Payment in local government bonds

The Committee further noted the observations from the World Federation of Trade Unions, which refers to widespread protests of state employees in Cordoba over the non-payment of wages and the decision of the provincial government of Cordoba to pay their wages in local government bonds.

In response, the Government also referred to the profound financial crisis from the beginning of 1995 in the region. In Cordoba, provincial Act No. 8.472 was adopted in July 1995 to declare economic and financial emergency in the public sector of the province, which resulted in a delay in payment of sums due to employees. Among various measures taken in the circumstances, it was made possible to pay wages up to $400 in cash and the rest in CECOR (Certificates of Cancelation of Obligations of the Province of Cordoba), which are accepted for its nominal value in all the shops in the Province and also usable to pay debts to the provincial state (such as tax). According to the Government, the CECOR are bonds for a term of 24 months with 12 per cent of annual interest. It also adds that, since the average cash salary is $398 ($588 including social contributions and pension funds), the payment of wages in the form of CECOR was limited to higher level staff who receive the bonds for the part in excess of $400, and that 50,000 employees out of 63,000 thus receive their full salary in cash.

The Committee notes the above, and in particular the Government's explanation of the emergency nature and the limited use of the bonds. It recalls however that the payment of wages in local bonds is a measure in violation of Article 3 (payment of wages in legal tender). It requests the Government to continue to report on the development of the matter also in the light of Article 12(1) (regular payment of wages).

━━━━

(Given instruction):
Using the text on paying wages in local government bonds, explain in one to three sentences why, according to the Government, payment in CECOR was limited to higher level staff. The data that comes next is separate material, unrelated to the text on wages paid in bonds.

(Data shown):
━━━━

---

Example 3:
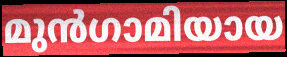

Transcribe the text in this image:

━━━━

(Complete answer):
Wages could be paid in cash up to $400, with only the amount above that paid in CECOR. The average cash salary was $398, so only higher level staff earning more than $400 received bonds. As a result, 50,000 of 63,000 employees received their full salary in cash.